YOUR OBJECTIVE: Pull out each line in the rows below that contains the word "Does".

··········

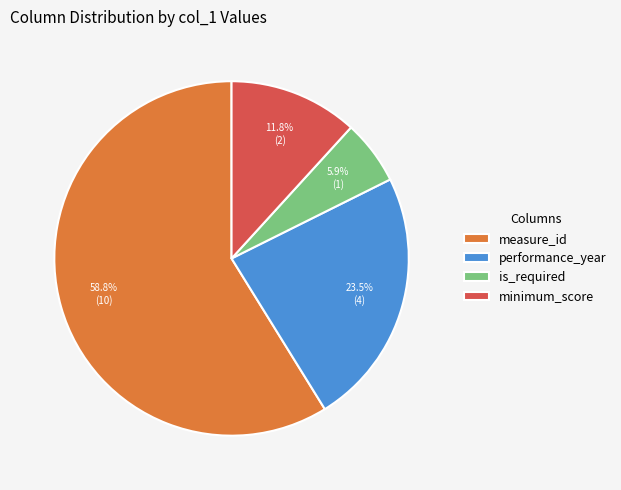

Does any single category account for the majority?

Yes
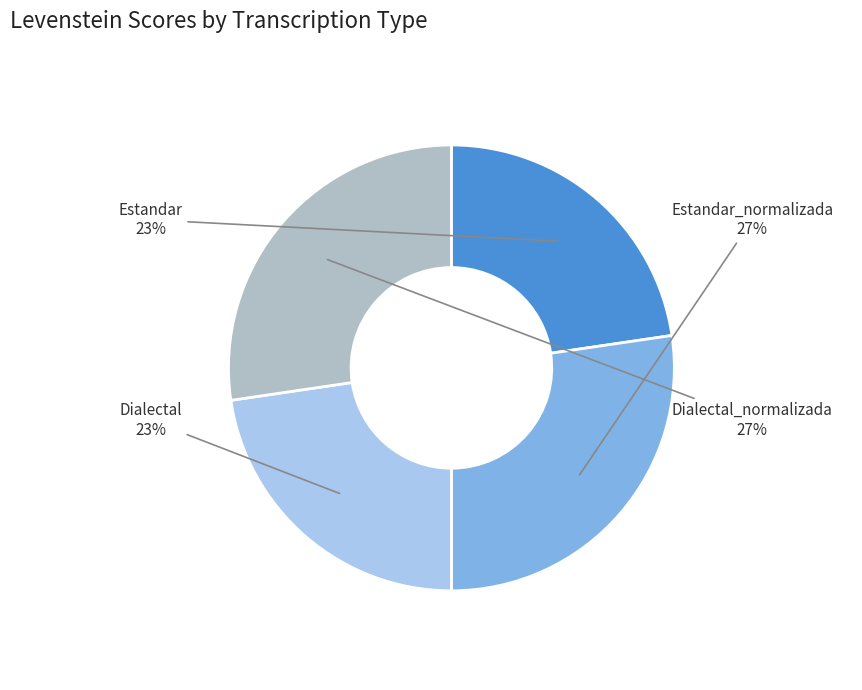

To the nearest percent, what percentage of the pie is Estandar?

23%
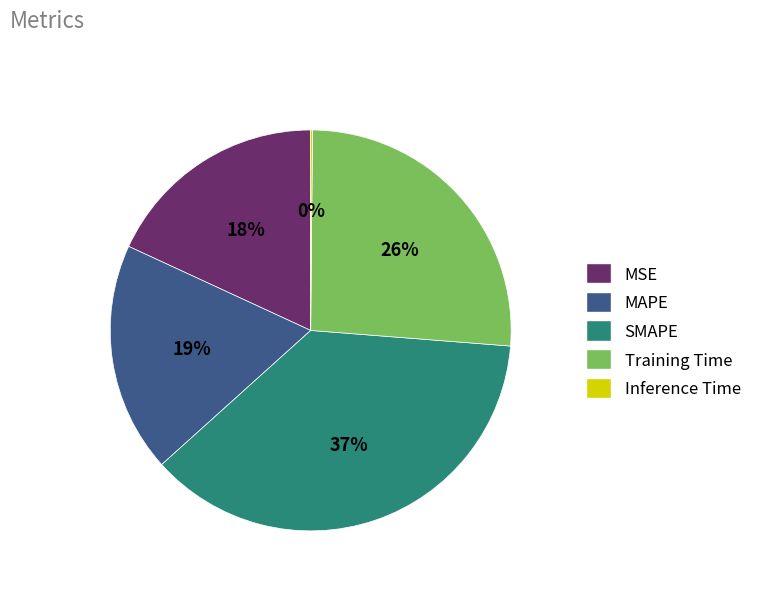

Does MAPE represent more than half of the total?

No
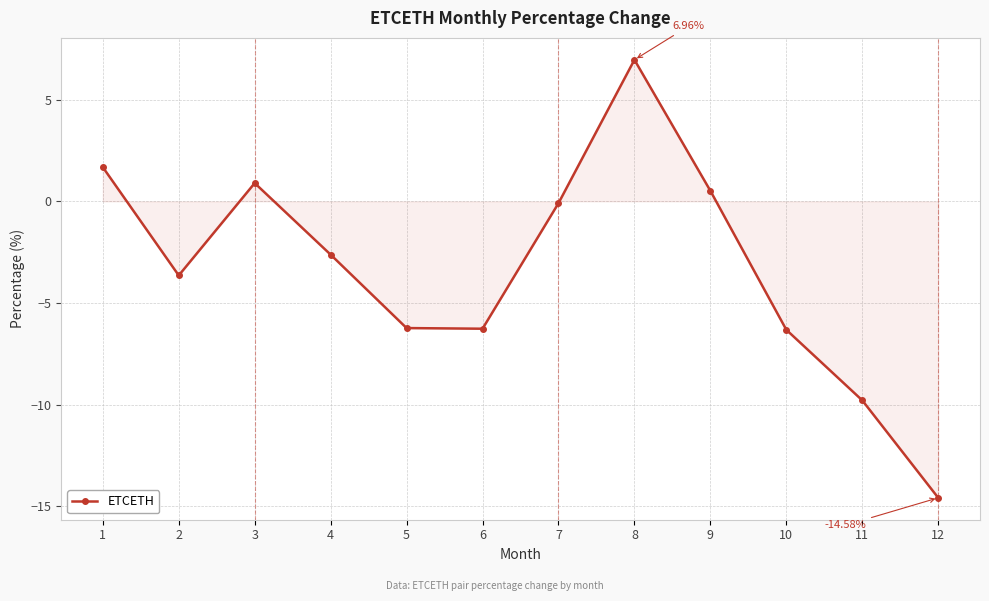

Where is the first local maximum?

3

··········

EXERCISE SOLUTION:
Does any single category account for the majority?
Does MAPE represent more than half of the total?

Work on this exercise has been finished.